Update the records below by rewriting only the lines that begin at the one containing "line at (223, 115)" and stop after the one containing "part at (214, 1525): none -> present". In those lines, replace "position" with "location" and leave everything else unchanged.

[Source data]
------------

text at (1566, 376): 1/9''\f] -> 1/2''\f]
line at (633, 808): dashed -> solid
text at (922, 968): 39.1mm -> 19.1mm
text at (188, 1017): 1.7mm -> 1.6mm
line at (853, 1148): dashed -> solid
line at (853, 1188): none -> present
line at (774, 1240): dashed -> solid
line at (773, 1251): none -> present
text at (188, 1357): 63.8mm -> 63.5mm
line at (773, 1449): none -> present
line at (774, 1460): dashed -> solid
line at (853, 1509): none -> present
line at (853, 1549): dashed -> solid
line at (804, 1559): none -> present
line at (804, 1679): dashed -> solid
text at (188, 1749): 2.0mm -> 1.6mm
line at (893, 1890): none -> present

------------

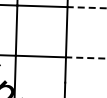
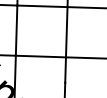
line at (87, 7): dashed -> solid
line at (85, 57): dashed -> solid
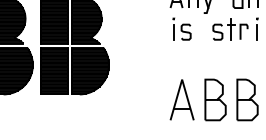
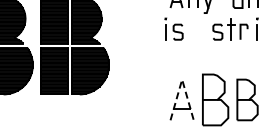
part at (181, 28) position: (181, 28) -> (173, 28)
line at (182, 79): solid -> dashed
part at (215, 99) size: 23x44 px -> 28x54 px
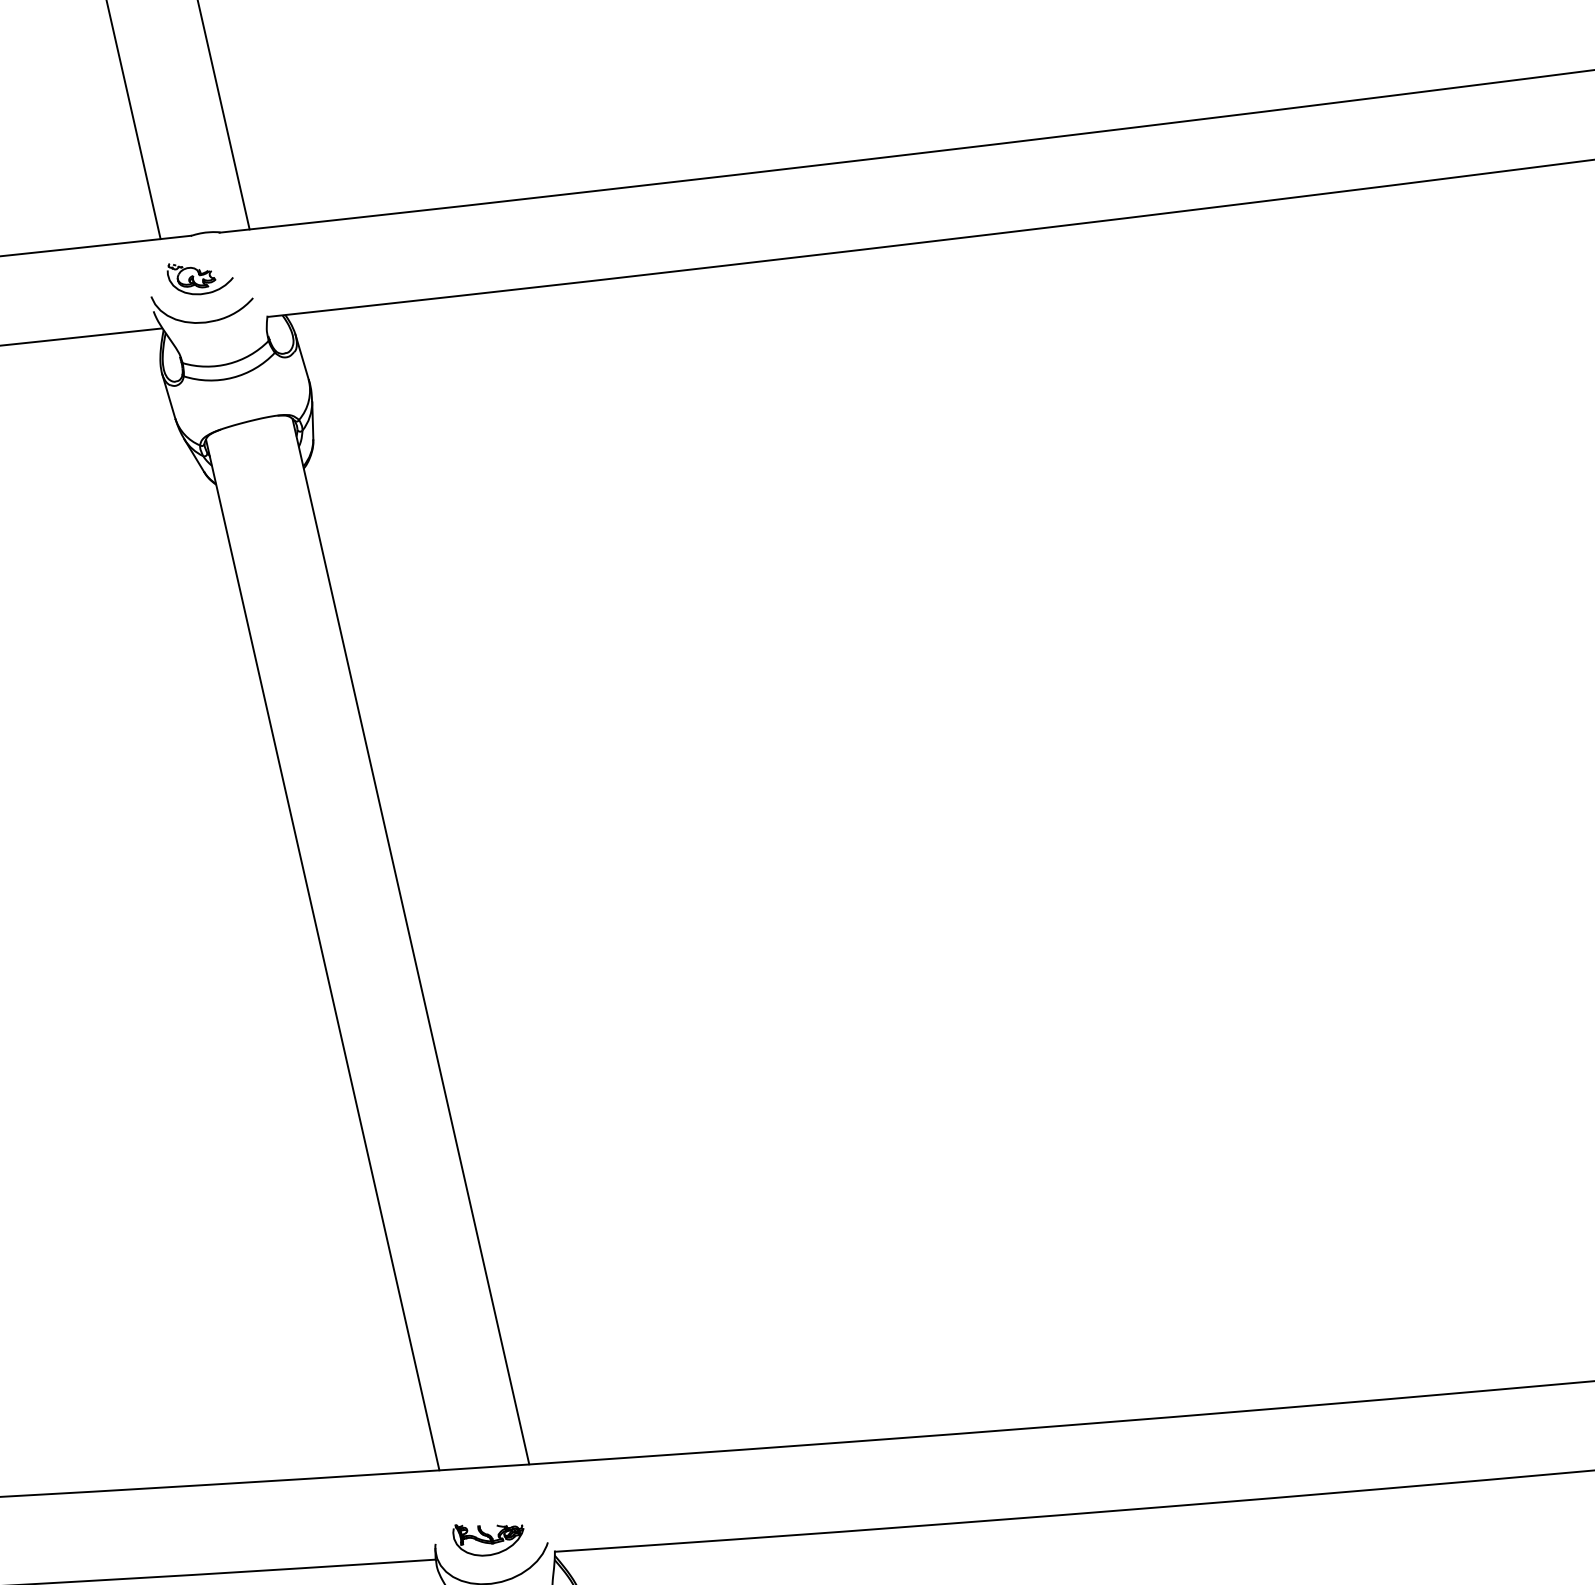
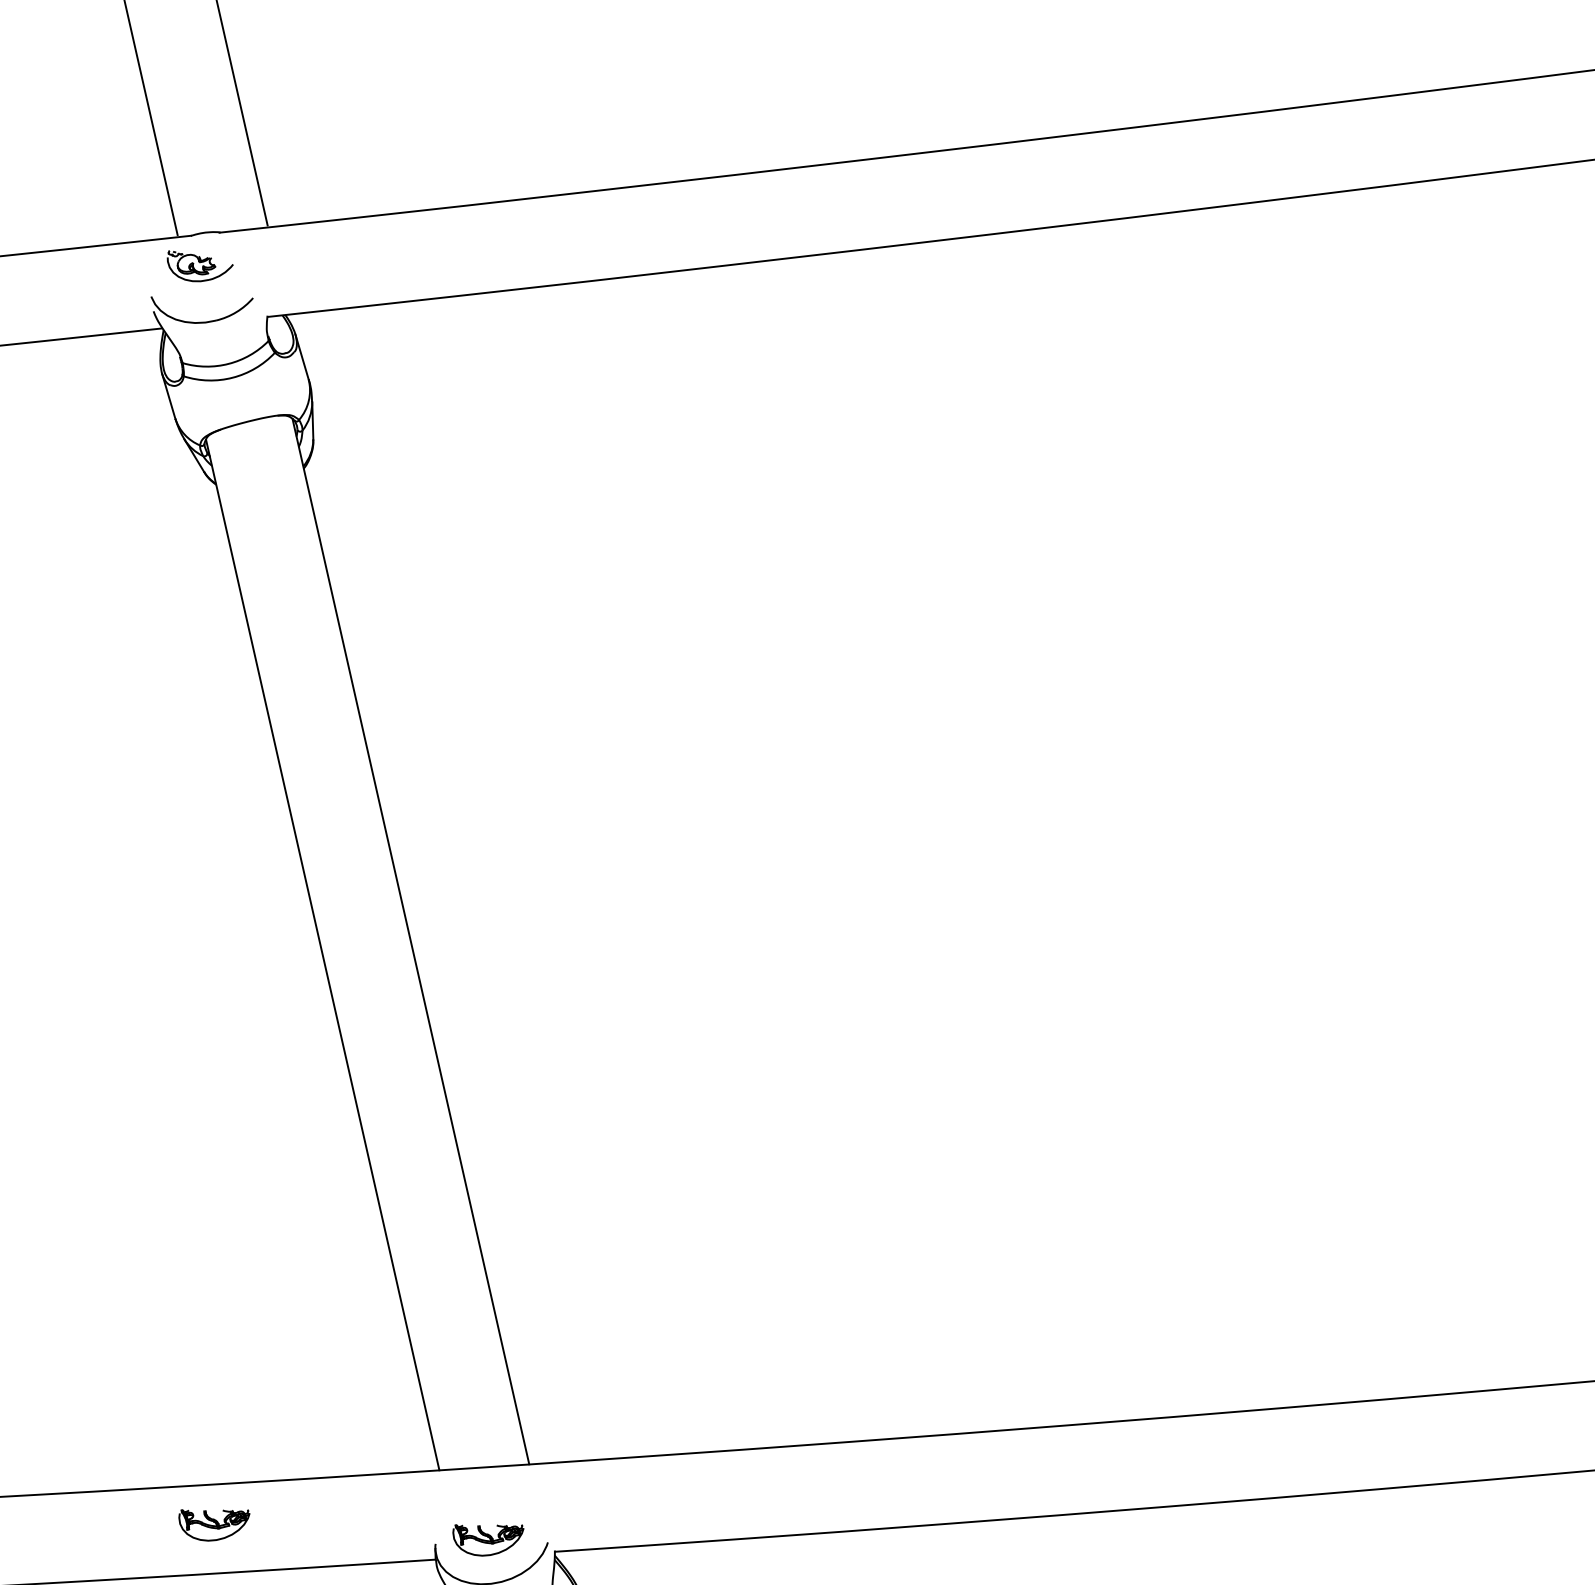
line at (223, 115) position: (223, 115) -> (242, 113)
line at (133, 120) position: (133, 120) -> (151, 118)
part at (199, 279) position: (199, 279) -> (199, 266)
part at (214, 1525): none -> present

------------

Answer to this exercise:
line at (223, 115) location: (223, 115) -> (242, 113)
line at (133, 120) location: (133, 120) -> (151, 118)
part at (199, 279) location: (199, 279) -> (199, 266)
part at (214, 1525): none -> present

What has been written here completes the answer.